▶ _Texto original_
++++++++

Día 2: Coca - Nuevo Rocafuerte

Sábado 10 de febrero de 2018

Me cuesta despertar. Siempre me ha costado horrores levantarme antes de que se cumplan las reglamentarias 8 horas de sueño. Sin embargo se que hoy no puedo arañar minutos al reloj. En pie, una ducha rápida, un desayuno frugal, el cepillo de dientes al neceser, la llave del gas cerrada, la mochila al hombro y la puerta de la casa cerrada.

++++++++

▶ _Material proporcionado_
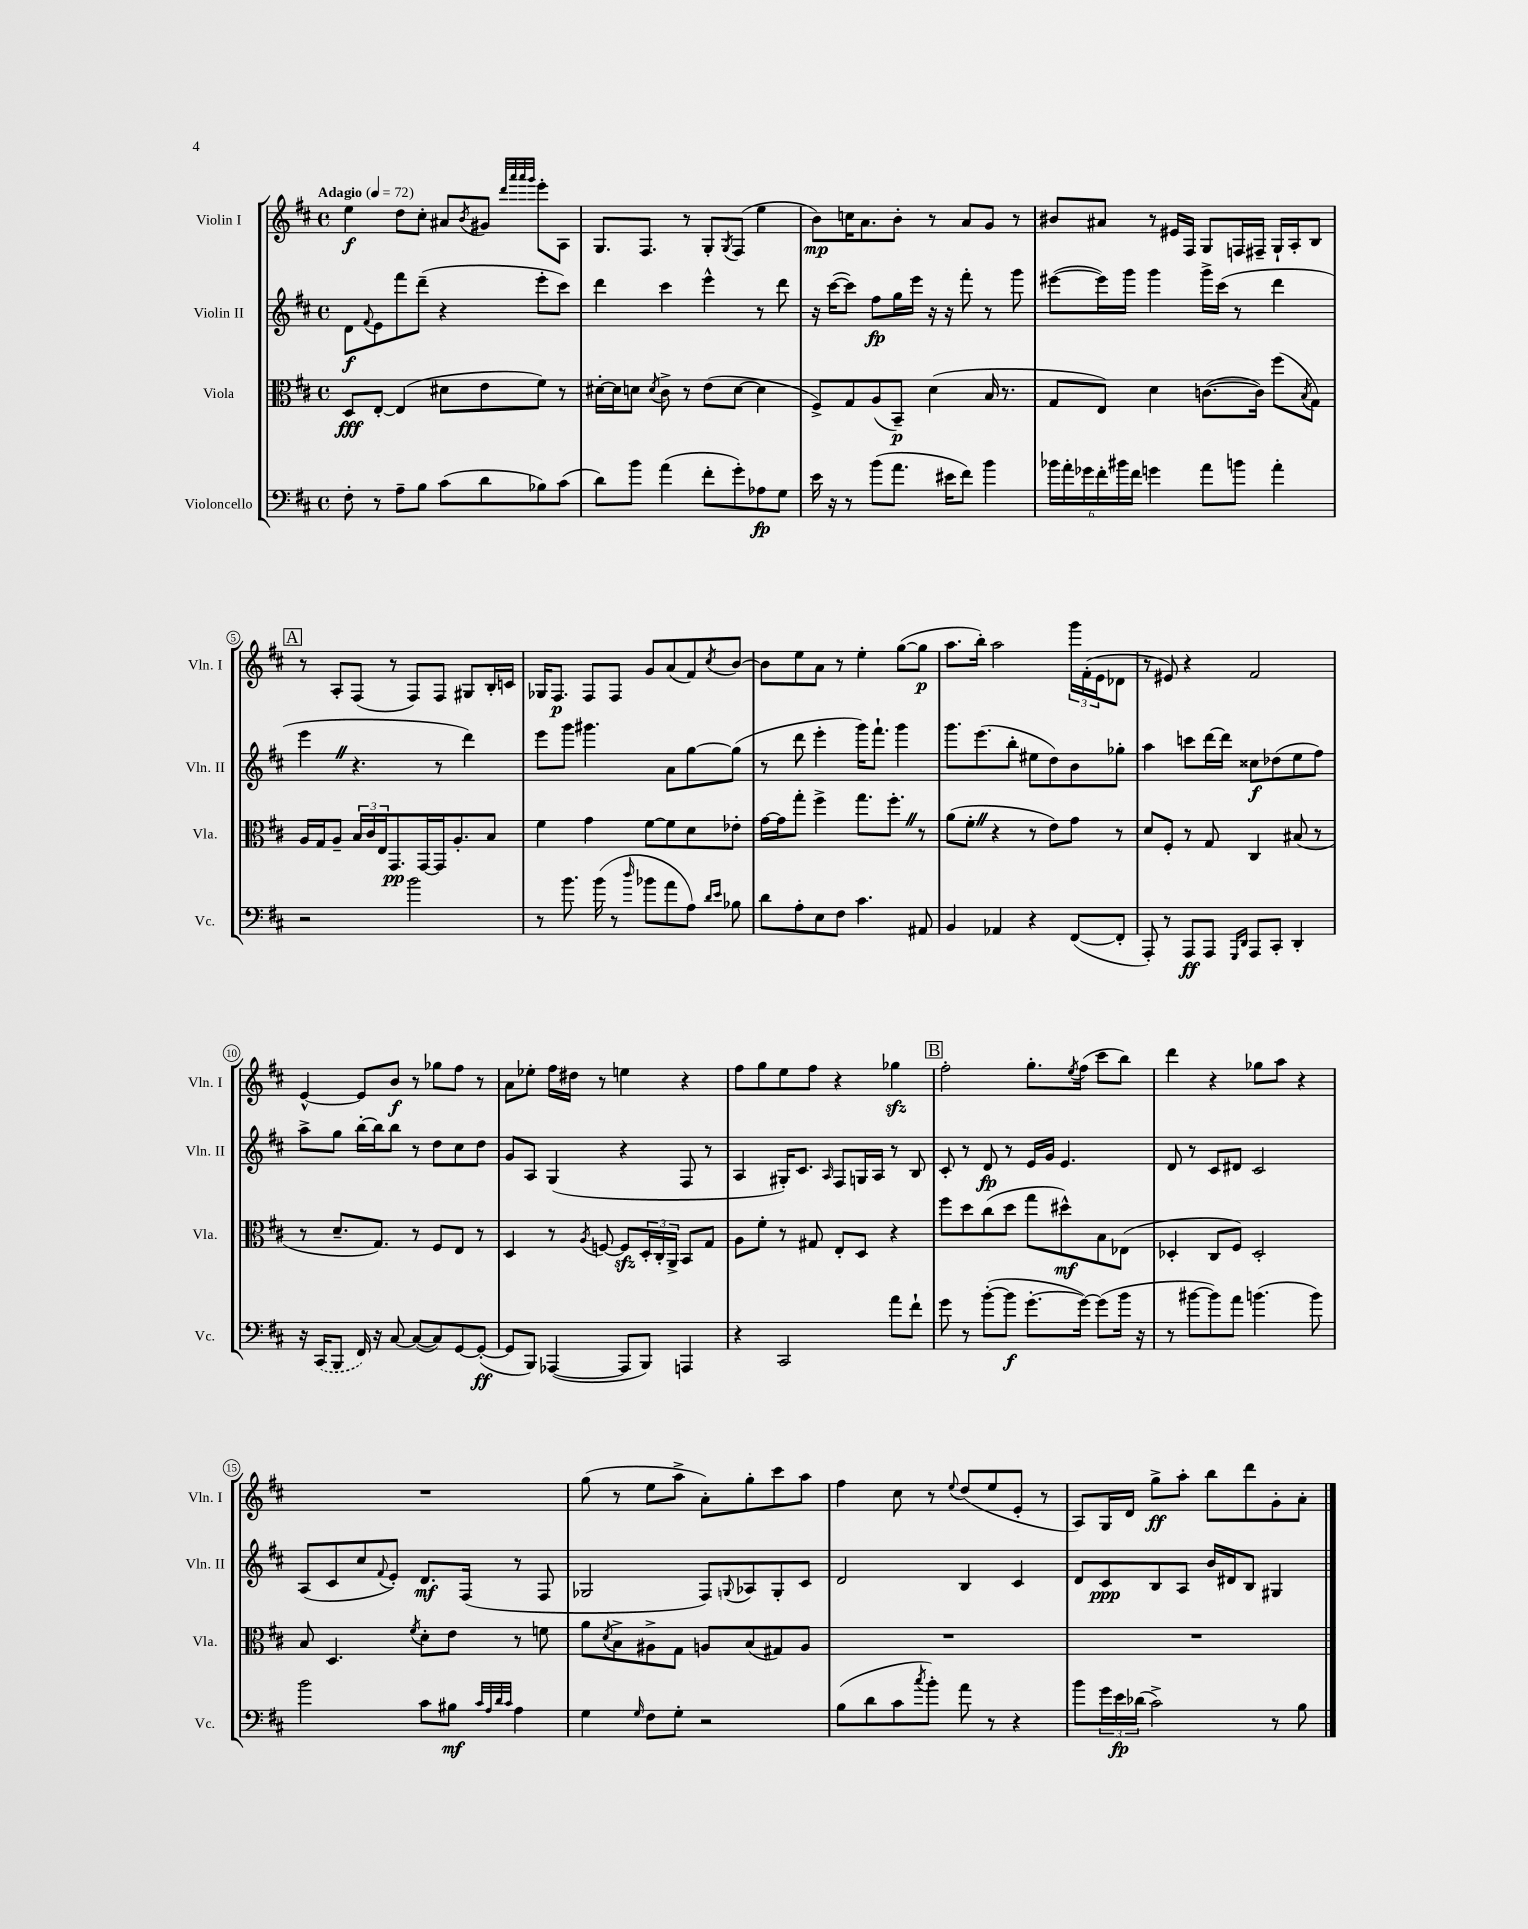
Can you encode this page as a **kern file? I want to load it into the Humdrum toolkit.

++++++++

▶ _Ejercicio breve 1_
En el relato del viaje de Coca a Nuevo Rocafuerte, ¿qué seis cosas se enumeran justo después de «En pie,»?
▶ _Ejercicio breve 2_
Reproduce literalmente el fragmento del relato del viaje de Coca a Nuevo Rocafuerte que va desde "Día 2: Coca" hasta "la casa cerrada.".

▶ _Solución desarrollada 1_
- una ducha rápida
- un desayuno frugal
- el cepillo de dientes al neceser
- la llave del gas cerrada
- la mochila al hombro
- la puerta de la casa cerrada

▶ _Solución desarrollada 2_
Día 2: Coca - Nuevo Rocafuerte

Sábado 10 de febrero de 2018

Me cuesta despertar. Siempre me ha costado horrores levantarme antes de que se cumplan las reglamentarias 8 horas de sueño. Sin embargo se que hoy no puedo arañar minutos al reloj. En pie, una ducha rápida, un desayuno frugal, el cepillo de dientes al neceser, la llave del gas cerrada, la mochila al hombro y la puerta de la casa cerrada.